Found exclusively in the New England states and the Maritime Provinces of Canada, the grey birch has white bark that does not separate or peel away as the trees age. The bark is also marked by rows of black chevrons, or v-shaped ridges, at the bases of branches along with other narrow lines that run around the tree. Its toothed and tapering leaves measure from 1 to 4 inches and are borne on warty twigs from one of several trunks that grow to a maximum of roughly 30 feet.
Growth Habit Differences
Gray birch trees grow in mixed forests of other deciduous trees as well as conifers and sometimes protect and provide shade for the seedlings of larger trees with longer lifespans. It is also often seen taking over cleared or burnt areas or abandoned properties. The tree's trunks are very flexible and often bend without breaking under a heavy load of snow. Poplars are also known to take over cleared areas, often creating entire forests, but unlike the grey birch, poplars grow from a single trunk. Their leaf stalks are longer, and their bark is usually a greyish-green that darkens with age.
Types of Poplars
The poplar tree genus is composed of several species of aspens and cottonwoods, some of which occupy a vaster territorial range than the grey birch. Quaking, or trembling, aspen (Populus tremuloides), bigtooth aspen (Populus grandidentata) and balsam poplar (Populus balsamifera) are found in the Northeastern region of the United States and into Canada. Both the black cottonwood (Populus trichocarpa) and eastern cottonwood (Populus deltoides) are fast-growing trees that get their names from the fact that the mature seeds resemble tufts of cotton.

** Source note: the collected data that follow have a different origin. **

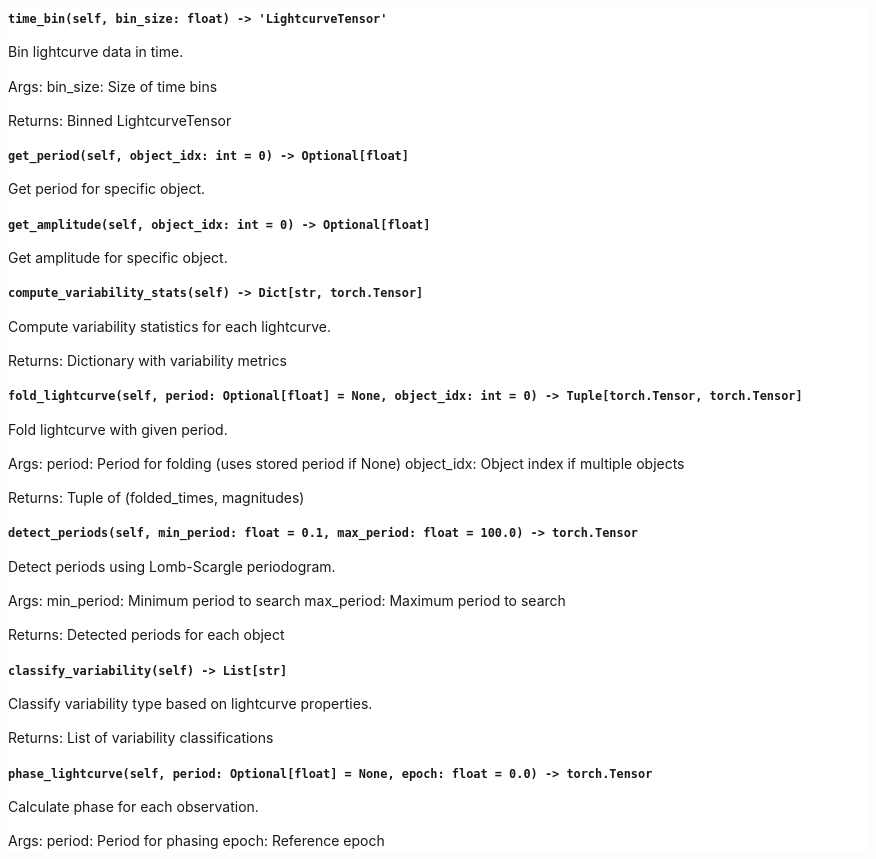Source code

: **`time_bin(self, bin_size: float) -> 'LightcurveTensor'`**

Bin lightcurve data in time.

Args:
bin_size: Size of time bins

Returns:
Binned LightcurveTensor

**`get_period(self, object_idx: int = 0) -> Optional[float]`**

Get period for specific object.

**`get_amplitude(self, object_idx: int = 0) -> Optional[float]`**

Get amplitude for specific object.

**`compute_variability_stats(self) -> Dict[str, torch.Tensor]`**

Compute variability statistics for each lightcurve.

Returns:
Dictionary with variability metrics

**`fold_lightcurve(self, period: Optional[float] = None, object_idx: int = 0) -> Tuple[torch.Tensor, torch.Tensor]`**

Fold lightcurve with given period.

Args:
period: Period for folding (uses stored period if None)
object_idx: Object index if multiple objects

Returns:
Tuple of (folded_times, magnitudes)

**`detect_periods(self, min_period: float = 0.1, max_period: float = 100.0) -> torch.Tensor`**

Detect periods using Lomb-Scargle periodogram.

Args:
min_period: Minimum period to search
max_period: Maximum period to search

Returns:
Detected periods for each object

**`classify_variability(self) -> List[str]`**

Classify variability type based on lightcurve properties.

Returns:
List of variability classifications

**`phase_lightcurve(self, period: Optional[float] = None, epoch: float = 0.0) -> torch.Tensor`**

Calculate phase for each observation.

Args:
period: Period for phasing
epoch: Reference epoch
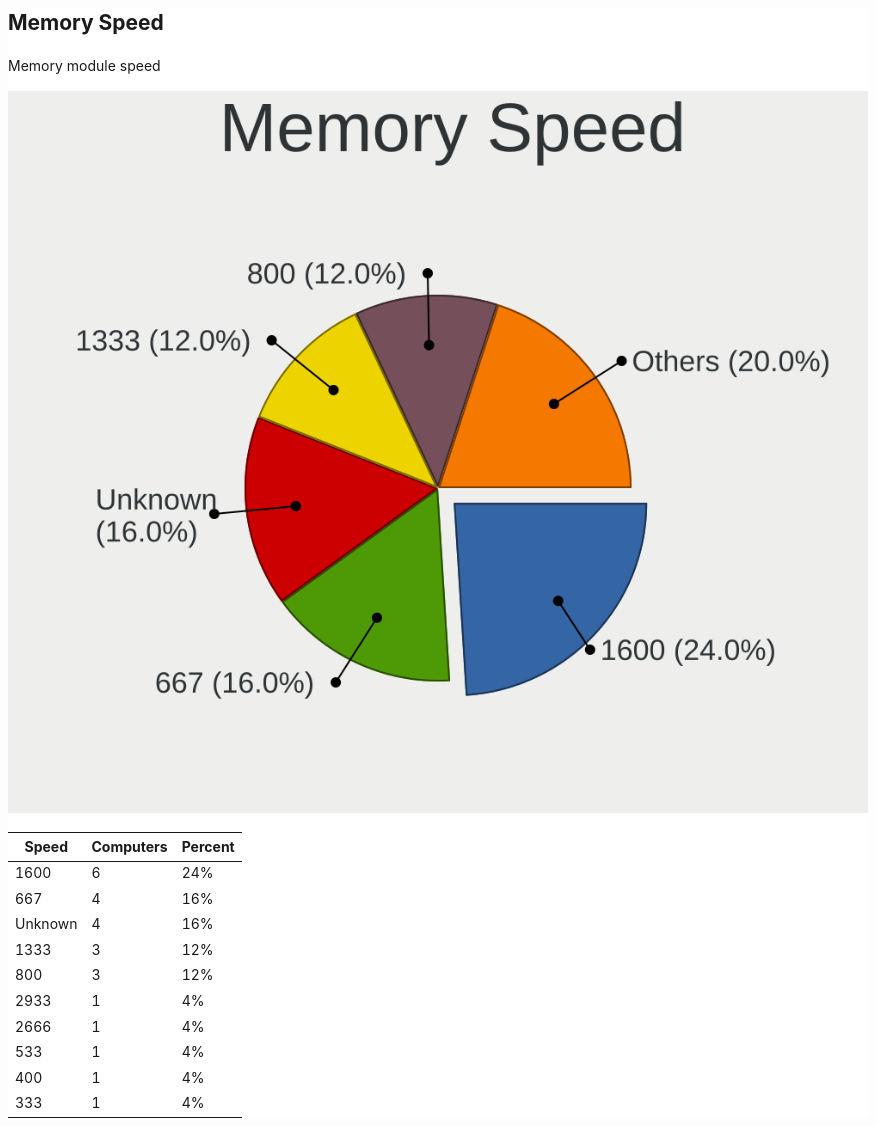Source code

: Memory Speed
------------

Memory module speed

![Memory Speed](./All/images/pie_chart/memory_speed.svg)


| Speed   | Computers | Percent |
|---------|-----------|---------|
| 1600    | 6         | 24%     |
| 667     | 4         | 16%     |
| Unknown | 4         | 16%     |
| 1333    | 3         | 12%     |
| 800     | 3         | 12%     |
| 2933    | 1         | 4%      |
| 2666    | 1         | 4%      |
| 533     | 1         | 4%      |
| 400     | 1         | 4%      |
| 333     | 1         | 4%      |
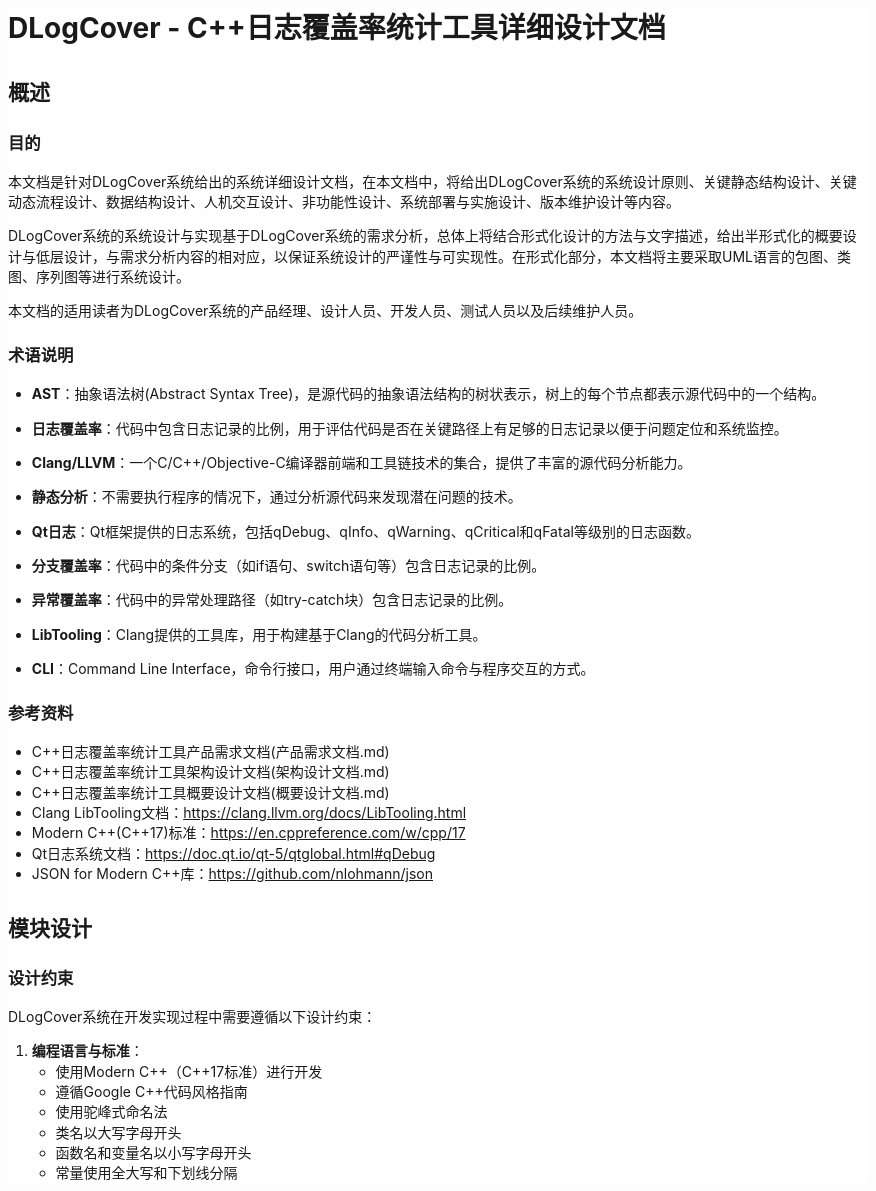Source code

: # DLogCover - C++日志覆盖率统计工具详细设计文档

## 概述

### 目的

本文档是针对DLogCover系统给出的系统详细设计文档，在本文档中，将给出DLogCover系统的系统设计原则、关键静态结构设计、关键动态流程设计、数据结构设计、人机交互设计、非功能性设计、系统部署与实施设计、版本维护设计等内容。

DLogCover系统的系统设计与实现基于DLogCover系统的需求分析，总体上将结合形式化设计的方法与文字描述，给出半形式化的概要设计与低层设计，与需求分析内容的相对应，以保证系统设计的严谨性与可实现性。在形式化部分，本文档将主要采取UML语言的包图、类图、序列图等进行系统设计。

本文档的适用读者为DLogCover系统的产品经理、设计人员、开发人员、测试人员以及后续维护人员。

### 术语说明

- **AST**：抽象语法树(Abstract Syntax Tree)，是源代码的抽象语法结构的树状表示，树上的每个节点都表示源代码中的一个结构。

- **日志覆盖率**：代码中包含日志记录的比例，用于评估代码是否在关键路径上有足够的日志记录以便于问题定位和系统监控。

- **Clang/LLVM**：一个C/C++/Objective-C编译器前端和工具链技术的集合，提供了丰富的源代码分析能力。

- **静态分析**：不需要执行程序的情况下，通过分析源代码来发现潜在问题的技术。

- **Qt日志**：Qt框架提供的日志系统，包括qDebug、qInfo、qWarning、qCritical和qFatal等级别的日志函数。

- **分支覆盖率**：代码中的条件分支（如if语句、switch语句等）包含日志记录的比例。

- **异常覆盖率**：代码中的异常处理路径（如try-catch块）包含日志记录的比例。

- **LibTooling**：Clang提供的工具库，用于构建基于Clang的代码分析工具。

- **CLI**：Command Line Interface，命令行接口，用户通过终端输入命令与程序交互的方式。

### 参考资料

- C++日志覆盖率统计工具产品需求文档(产品需求文档.md)
- C++日志覆盖率统计工具架构设计文档(架构设计文档.md)
- C++日志覆盖率统计工具概要设计文档(概要设计文档.md)
- Clang LibTooling文档：https://clang.llvm.org/docs/LibTooling.html
- Modern C++(C++17)标准：https://en.cppreference.com/w/cpp/17
- Qt日志系统文档：https://doc.qt.io/qt-5/qtglobal.html#qDebug
- JSON for Modern C++库：https://github.com/nlohmann/json

## 模块设计

### 设计约束

DLogCover系统在开发实现过程中需要遵循以下设计约束：

1. **编程语言与标准**：
   - 使用Modern C++（C++17标准）进行开发
   - 遵循Google C++代码风格指南
   - 使用驼峰式命名法
   - 类名以大写字母开头
   - 函数名和变量名以小写字母开头
   - 常量使用全大写和下划线分隔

Other types of poplars include the Lombardy (Populus nigra), which grows in a tall spire shape and is often planted in rows as a windbreak, and the more recently developed hybrid poplar, a cross between the eastern cottonwood and Lombardy poplar, that grows from 5 to 8 feet per year. The white poplar (Populus alba) is native to Europe but has been naturalised in the Northern United States. It has white woolly leaves, buds and twigs and smooth white bark that darkens and thickens at the base of the tree. The swamp cottonwood (Populus heterophylla) is found mainly in the Southeastern United States and has dark grey, deeply ridged bark and very wide, heart-shaped fuzzy leaves.